§ Source:
------------------------------

I'm currently using org.apache.james.mime4j, and I use the org.apache.james.mime4j.mboxiterator.MboxIterator to get a java.util.Iterator from a file, as so:
// registers an implementation of a ContentHandler that
// allows me to construct an object representing an email
// using callbacks
val handler: ContentHandler = new MyHandler();
// creates a parser that parses a SINGLE email from a given InputStream
val parser: MimeStreamParser = new MimeStreamParser(configBuilder.build());
// register my handler
parser.setContentHandler(handler);
// Get a java.util.Iterator
val iterator = MboxIterator.fromFile(fileName).build();
// For each email, process it using above Handler
iterator.forEach(p => parser.parse(p.asInputStream(Charsets.UTF_8)))
From my understanding, the Scala Iterator is much more robust, and probably a lot more capable of handling something like this, especially because I won't always be able to fit the full file in memory.
I need to construct my own version of the MboxIterator. I dug through the source for MboxIterator and was able to find a good RegEx pattern to use to determine the beginning of individual email messages with, however, I'm drawing a blank from now on.

------------------------------

[Part of a data file]
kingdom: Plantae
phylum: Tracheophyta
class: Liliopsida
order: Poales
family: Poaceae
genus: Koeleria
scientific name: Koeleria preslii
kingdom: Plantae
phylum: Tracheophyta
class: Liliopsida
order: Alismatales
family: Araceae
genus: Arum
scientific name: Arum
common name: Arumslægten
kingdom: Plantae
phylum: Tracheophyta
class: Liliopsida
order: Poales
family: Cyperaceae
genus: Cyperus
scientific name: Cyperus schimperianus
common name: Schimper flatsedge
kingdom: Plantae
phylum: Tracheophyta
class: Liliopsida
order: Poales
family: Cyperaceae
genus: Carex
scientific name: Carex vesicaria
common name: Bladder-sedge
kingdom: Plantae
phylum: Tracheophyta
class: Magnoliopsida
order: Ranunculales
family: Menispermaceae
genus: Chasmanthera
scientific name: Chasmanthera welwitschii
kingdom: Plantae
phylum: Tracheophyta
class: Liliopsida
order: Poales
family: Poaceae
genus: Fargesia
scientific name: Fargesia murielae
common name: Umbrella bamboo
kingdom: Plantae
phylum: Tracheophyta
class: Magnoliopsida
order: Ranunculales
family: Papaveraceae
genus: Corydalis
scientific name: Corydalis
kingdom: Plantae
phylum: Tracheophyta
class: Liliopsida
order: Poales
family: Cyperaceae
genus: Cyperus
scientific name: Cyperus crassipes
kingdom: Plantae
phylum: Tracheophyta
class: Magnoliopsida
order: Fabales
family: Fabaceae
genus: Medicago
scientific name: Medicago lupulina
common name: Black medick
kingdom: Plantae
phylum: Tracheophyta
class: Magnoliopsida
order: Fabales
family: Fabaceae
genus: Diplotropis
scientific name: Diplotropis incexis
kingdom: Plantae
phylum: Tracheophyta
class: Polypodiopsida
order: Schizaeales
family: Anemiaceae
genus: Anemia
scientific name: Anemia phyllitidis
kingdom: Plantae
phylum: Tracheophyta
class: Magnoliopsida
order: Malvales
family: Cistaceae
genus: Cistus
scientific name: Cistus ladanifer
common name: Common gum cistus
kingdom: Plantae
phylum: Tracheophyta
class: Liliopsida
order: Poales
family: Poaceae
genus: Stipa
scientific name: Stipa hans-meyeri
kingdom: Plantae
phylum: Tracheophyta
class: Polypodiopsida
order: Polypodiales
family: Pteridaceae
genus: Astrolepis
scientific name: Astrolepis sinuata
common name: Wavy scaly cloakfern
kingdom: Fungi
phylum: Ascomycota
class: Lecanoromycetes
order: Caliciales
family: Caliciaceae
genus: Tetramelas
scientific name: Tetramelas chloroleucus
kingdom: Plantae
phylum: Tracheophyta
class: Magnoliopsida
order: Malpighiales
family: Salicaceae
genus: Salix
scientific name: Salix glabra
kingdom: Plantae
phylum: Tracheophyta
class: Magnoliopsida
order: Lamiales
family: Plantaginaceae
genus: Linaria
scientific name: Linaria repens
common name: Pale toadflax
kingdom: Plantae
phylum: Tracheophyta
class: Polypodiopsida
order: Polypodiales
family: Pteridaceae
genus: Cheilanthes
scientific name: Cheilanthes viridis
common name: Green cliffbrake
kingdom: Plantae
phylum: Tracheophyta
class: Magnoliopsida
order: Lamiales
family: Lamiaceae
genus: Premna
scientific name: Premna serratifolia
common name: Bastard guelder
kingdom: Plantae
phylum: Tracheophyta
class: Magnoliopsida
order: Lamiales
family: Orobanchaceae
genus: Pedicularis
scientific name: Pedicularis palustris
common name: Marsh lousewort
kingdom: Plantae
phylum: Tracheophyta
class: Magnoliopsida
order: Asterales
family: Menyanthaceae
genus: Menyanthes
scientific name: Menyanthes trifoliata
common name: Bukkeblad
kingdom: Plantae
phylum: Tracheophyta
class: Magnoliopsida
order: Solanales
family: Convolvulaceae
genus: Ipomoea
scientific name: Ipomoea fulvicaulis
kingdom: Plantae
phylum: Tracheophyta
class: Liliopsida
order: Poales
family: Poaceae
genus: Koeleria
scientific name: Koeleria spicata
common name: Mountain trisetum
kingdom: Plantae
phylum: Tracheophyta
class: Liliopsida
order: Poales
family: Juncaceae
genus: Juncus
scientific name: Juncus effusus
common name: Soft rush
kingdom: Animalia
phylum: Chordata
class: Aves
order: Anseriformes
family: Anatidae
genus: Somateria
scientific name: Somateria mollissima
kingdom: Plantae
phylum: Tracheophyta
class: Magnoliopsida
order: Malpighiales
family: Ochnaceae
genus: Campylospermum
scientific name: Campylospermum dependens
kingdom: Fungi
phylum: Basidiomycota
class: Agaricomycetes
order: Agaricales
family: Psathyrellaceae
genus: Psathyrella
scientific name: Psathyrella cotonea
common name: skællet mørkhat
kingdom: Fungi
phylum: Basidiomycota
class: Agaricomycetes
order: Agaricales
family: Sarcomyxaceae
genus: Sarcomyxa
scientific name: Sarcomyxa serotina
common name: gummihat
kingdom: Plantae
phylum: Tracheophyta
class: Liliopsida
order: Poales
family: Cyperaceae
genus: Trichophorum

------------------------------

§ Prompt 1: In the entries, convert the lines starting at the line with "scientific name: Pedicularis palustris" and ending with the line with "genus: Somateria" (both included) into a JSON list of strings, one string per line, leaving out any blank lines.
§ Prompt 2: Carry on the post about replacing mime4j's MboxIterator in Scala from the point where it stops.
The post about the mbox iterator has nothing to do with the entries.

§ Task response 1:
[
  "scientific name: Pedicularis palustris",
  "common name: Marsh lousewort",
  "kingdom: Plantae",
  "phylum: Tracheophyta",
  "class: Magnoliopsida",
  "order: Asterales",
  "family: Menyanthaceae",
  "genus: Menyanthes",
  "scientific name: Menyanthes trifoliata",
  "common name: Bukkeblad",
  "kingdom: Plantae",
  "phylum: Tracheophyta",
  "class: Magnoliopsida",
  "order: Solanales",
  "family: Convolvulaceae",
  "genus: Ipomoea",
  "scientific name: Ipomoea fulvicaulis",
  "kingdom: Plantae",
  "phylum: Tracheophyta",
  "class: Liliopsida",
  "order: Poales",
  "family: Poaceae",
  "genus: Koeleria",
  "scientific name: Koeleria spicata",
  "common name: Mountain trisetum",
  "kingdom: Plantae",
  "phylum: Tracheophyta",
  "class: Liliopsida",
  "order: Poales",
  "family: Juncaceae",
  "genus: Juncus",
  "scientific name: Juncus effusus",
  "common name: Soft rush",
  "kingdom: Animalia",
  "phylum: Chordata",
  "class: Aves",
  "order: Anseriformes",
  "family: Anatidae",
  "genus: Somateria"
]

§ Task response 2:
I created the RegEx like so:
val MESSAGE_START = Pattern.compile(FromLinePatterns.DEFAULT, Pattern.MULTILINE);
What I want to do (based on what I know so far):
Build a FileInputStream from an MBOX file.
Use Iterator.continually(stream.read()) to read through the stream
Use .takeWhile() to continue to read until the end of the stream
Chunk the Stream using something like MESSAGE_START.matcher(someString).find(), or use it to find the indexes the separate the message
Read the chunks created, or read the bits in between the indexes created
I feel like I should be able to use map(), find(), filter() and collect() to accomplish this, but I'm getting thrown off by the fact that they only give me Ints to work with.
How would I accomplish this?
EDIT:
After doing some more thinking on the subject, I thought of another way to describe what I think I need to do:
I need to keep reading from the stream until I get a string that matches my RegEx
Maybe group the previously read bytes?
Send it off to be processed somewhere
Remove it from the scope somehow so it doesn't get grouped the next time I run into a match
Continue to read the stream until I find the next match.
Profit???
EDIT 2:
I think I'm getting closer. Using a method like this gets me an iterator of iterators. However, there are two issues: 1. Is this a waste of memory? Does this mean everything gets read into memory? 2. I still need to figure out a way to split by the match, but still include it in the iterator returned.
def split[T](iter: Iterator[T])(breakOn: T => Boolean):
Iterator[Iterator[T]] =
new Iterator[Iterator[T]] {
def hasNext = iter.hasNext
def next = {
val cur = iter.takeWhile(!breakOn(_))
iter.dropWhile(breakOn)
cur
}
}.withFilter(l => l.nonEmpty)
If I understand correctly, you want to lazily chunk a large file delimited by a regex recognizable pattern.
You could try to return an Iterator for each request but the correct iterator management would not be trivial.
I'd be inclined to hide all file and iterator management from the client.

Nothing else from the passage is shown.